» AIM OF THE EXERCISE: Copy the whole forum thread about Spotify in Canada word for word.

» PASSAGE PROVIDED:
────────────────────

# Spotify Canada



## GuitarsCanada (Dec 30, 2005)

Anyone using Spotify?


----------



## 4345567 (Jun 26, 2008)

________________________


----------



## Bubb (Jan 16, 2008)

*Re: Spotify*

Not in Canada yet is it ?


----------



## Adcandour (Apr 21, 2013)

*Re: Spotify*

We have grooveshark. There should be a thread about it from a month or so ago. It turned into a piracy debate, iirc.

The thing about piracy in this regard is that there are plenty of internet radio stations where you can key in a band or song and it'll find you a radio station that it's playing on. Works most of the time. It's very similar to the frowned on "grooveshark".


----------



## GuitarsCanada (Dec 30, 2005)

*Re: Spotify*

I thought that they worked out some kind of royalty agreement with these new ones


----------



## Adcandour (Apr 21, 2013)

*Re: Spotify*



GuitarsCanada said:


> I thought that they worked out some kind of royalty agreement with these new ones


Spotify did. Grooveshark did not.
We only have grooveshark here though (unless somethings changed recently).

If you don't want to deal with grooveshark, try tune-in. It's an okay alternative that costs a buck.


----------



## pattste (Dec 30, 2007)

────────────────────

» AVAILABLE DATA:
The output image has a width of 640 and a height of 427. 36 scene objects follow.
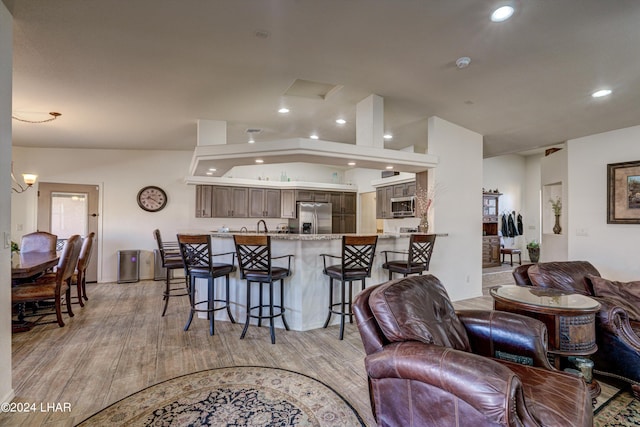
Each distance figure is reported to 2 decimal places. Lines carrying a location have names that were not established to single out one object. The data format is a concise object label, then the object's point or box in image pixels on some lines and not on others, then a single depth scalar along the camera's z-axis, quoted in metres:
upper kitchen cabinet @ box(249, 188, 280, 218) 7.21
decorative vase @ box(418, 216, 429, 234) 4.74
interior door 5.76
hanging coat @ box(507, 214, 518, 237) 9.38
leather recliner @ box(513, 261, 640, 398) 2.29
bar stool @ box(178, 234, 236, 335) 3.38
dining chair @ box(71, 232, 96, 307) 4.39
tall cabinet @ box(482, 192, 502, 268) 8.39
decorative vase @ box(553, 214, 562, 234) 6.12
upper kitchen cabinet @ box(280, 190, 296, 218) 7.50
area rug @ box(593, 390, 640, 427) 1.96
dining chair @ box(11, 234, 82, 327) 3.38
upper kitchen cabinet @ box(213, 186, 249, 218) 6.81
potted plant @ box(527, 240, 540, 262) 8.55
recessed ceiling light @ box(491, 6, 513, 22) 2.18
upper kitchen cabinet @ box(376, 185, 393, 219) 6.69
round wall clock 6.45
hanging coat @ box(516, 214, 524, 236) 9.60
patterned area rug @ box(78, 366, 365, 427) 1.97
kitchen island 3.65
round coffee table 2.10
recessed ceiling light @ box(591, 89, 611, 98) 3.49
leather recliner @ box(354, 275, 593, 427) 1.26
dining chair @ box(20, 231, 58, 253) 4.48
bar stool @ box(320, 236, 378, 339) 3.32
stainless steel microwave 5.90
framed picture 4.41
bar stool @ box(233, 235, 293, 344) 3.22
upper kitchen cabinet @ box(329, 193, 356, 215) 8.00
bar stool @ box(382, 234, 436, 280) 3.73
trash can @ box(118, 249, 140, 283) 6.13
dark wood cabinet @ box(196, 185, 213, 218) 6.70
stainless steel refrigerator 7.52
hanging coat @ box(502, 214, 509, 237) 9.34
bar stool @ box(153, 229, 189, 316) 4.15
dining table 3.21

────────────────────

» WRITTEN SOLUTION:
# Spotify Canada



## GuitarsCanada (Dec 30, 2005)

Anyone using Spotify?


----------



## 4345567 (Jun 26, 2008)

________________________


----------



## Bubb (Jan 16, 2008)

*Re: Spotify*

Not in Canada yet is it ?


----------



## Adcandour (Apr 21, 2013)

*Re: Spotify*

We have grooveshark. There should be a thread about it from a month or so ago. It turned into a piracy debate, iirc.

The thing about piracy in this regard is that there are plenty of internet radio stations where you can key in a band or song and it'll find you a radio station that it's playing on. Works most of the time. It's very similar to the frowned on "grooveshark".


----------



## GuitarsCanada (Dec 30, 2005)

*Re: Spotify*

I thought that they worked out some kind of royalty agreement with these new ones


----------



## Adcandour (Apr 21, 2013)

*Re: Spotify*



GuitarsCanada said:


> I thought that they worked out some kind of royalty agreement with these new ones


Spotify did. Grooveshark did not.
We only have grooveshark here though (unless somethings changed recently).

If you don't want to deal with grooveshark, try tune-in. It's an okay alternative that costs a buck.


----------



## pattste (Dec 30, 2007)